India bears the brunt: Nifty crashes 1,100, Sensex nosedives 3,900 points after US trade shock



India woke up to a financial jolt this morning as its equity markets suffered their steepest fall in nearly a year, shaken by the ripple effects of US President Donald Trump’s aggressive new tariff regime. The Sensex plunged over 3,900 points at opening bell, while the Nifty tumbled more than 1,100 points, dragging Indian stocks to a 10-month low.


This sharp decline follows a global equity rout triggered by Trump's protectionist measures, which have sent panic waves across Asia and raised the spectre of a global recession. Investors dumped shares in a massive sell-off, with Indian benchmarks reacting sharply in early trade. The Sensex dropped to 71,425.01 — down 3,939.68 points — while Nifty slipped to 21,743.65, marking a 3.5% slide from the last session.


Adding to the pressure, the Indian rupee depreciated 30 paise to open at 85.74 against the US dollar.


India Among the Hardest Hit

Trump’s latest tariff hike — framed as a push to restore fairness to global trade — has imposed country-specific duties that go as high as 50%. India has been slapped with a 26% tariff, while a 10% baseline duty applies to all nations. This has set alarm bells ringing among Indian exporters and traders already struggling with global demand volatility.


President Trump, unfazed by the financial carnage, likened the move to a bitter but necessary cure. “Sometimes you need the medicine to fix something,” he told reporters earlier today.

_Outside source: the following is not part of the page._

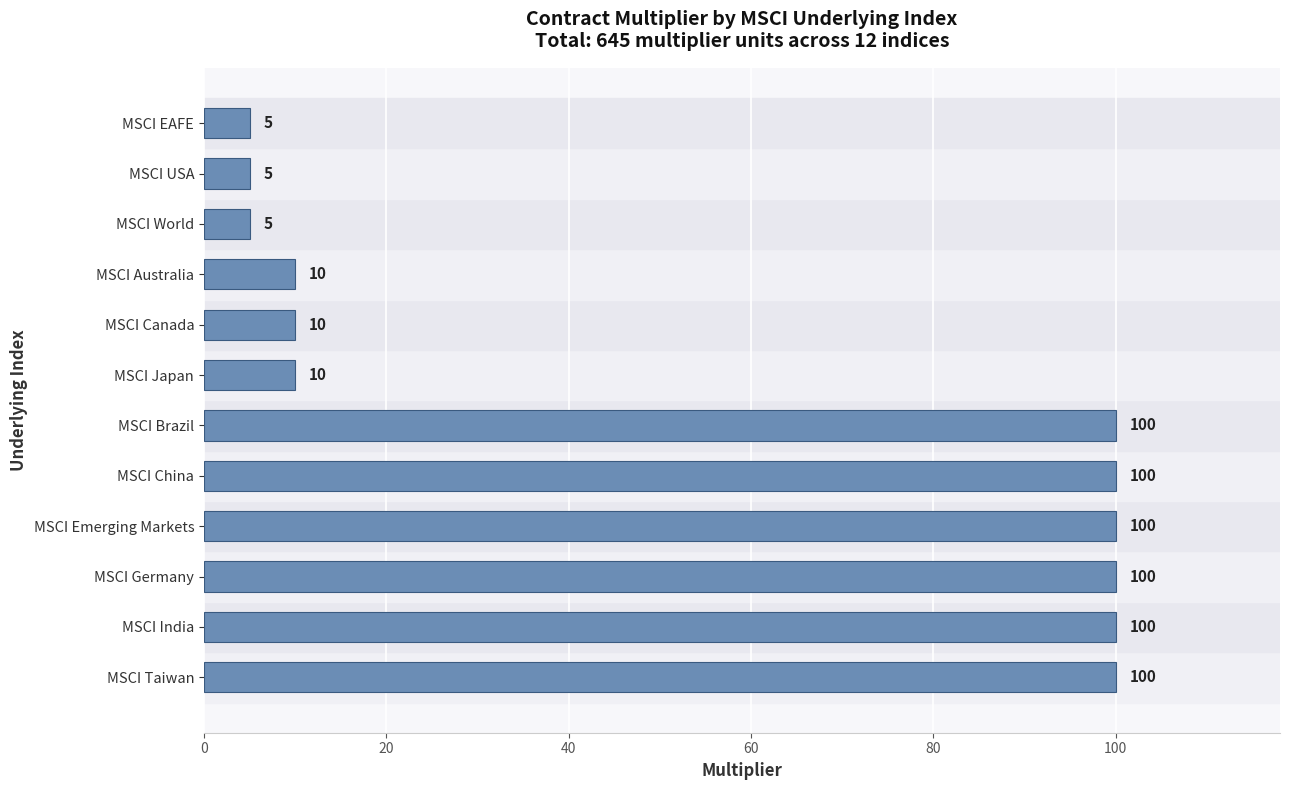

What is the difference between the second highest and second lowest values?

95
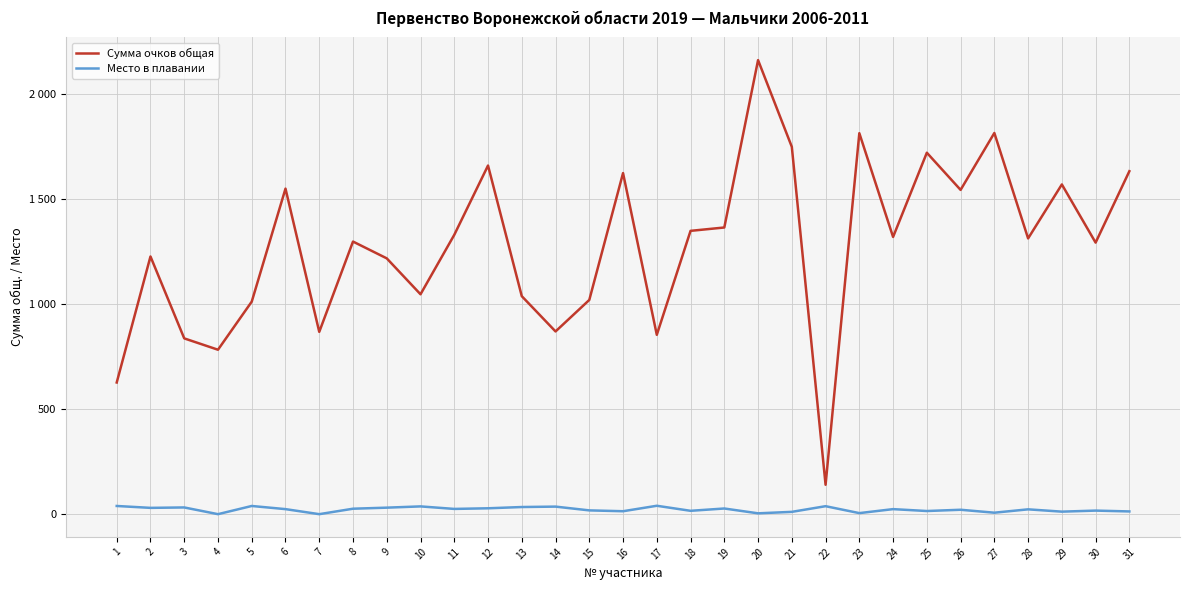

Reading left to right, list all the values displayed in this chart.

Сумма очков общая: 627	1227	837	783	1012	1550	868	1298	1218	1047	1330	1660	1038	870	1020	1624	854	1349	1365	2162	1749	140	1814	1320	1721	1544	1815	1313	1570	1293	1633
Место в плавании: 39	30	32	0	39	24	0	26	31	37	25	28	34	36	18	14	40	16	27	4	11	38	5	24	15	21	7	23	12	17	13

Analysts Urge Economic Safeguards

Market experts believe that India's current market turmoil isn't rooted in domestic issues but is rather a consequence of being tightly woven into global investment flows.


“India will face the heat, not due to domestic reasons, but as an interlinked chain in the global portfolio flows,” said Ajay Bagga, a noted market expert. “India will need a fiscal, monetary, and reform package to protect the domestic economy from this global economic winter that is threatening to settle in.”


Sunil Gurjar, SEBI-registered research analyst, warned that the Nifty50 index has breached its first support level and is approaching the next. "A further breakdown could worsen the trend and accelerate the fall," he cautioned.


Asian Markets Bleed

The tremors from Trump's announcement were first felt in Asia, with key markets suffering steep losses. China's stock markets fell over 4% amid retaliatory tariffs of 34% against the US. Hong Kong's Hang Seng nosedived more than 10%, while Japan’s Nikkei index fell 6.5% after plunging 8% earlier in the day. Taiwan saw a near-10% collapse, and Singapore dropped over 8%.


Wall Street Braces for Impact

US markets, though yet to open, appear set for a rough start. Futures contracts on the New York Stock Exchange are sharply down, suggesting heavy losses once trading resumes.


Market sentiment globally has turned bearish, with fears of a looming recession taking hold. Stephen Innes of SPI Asset Management described the scene as “free-fall mode,” noting, “Trump’s team isn’t blinking. The tariffs are being treated as a victory lap, not a bargaining chip.”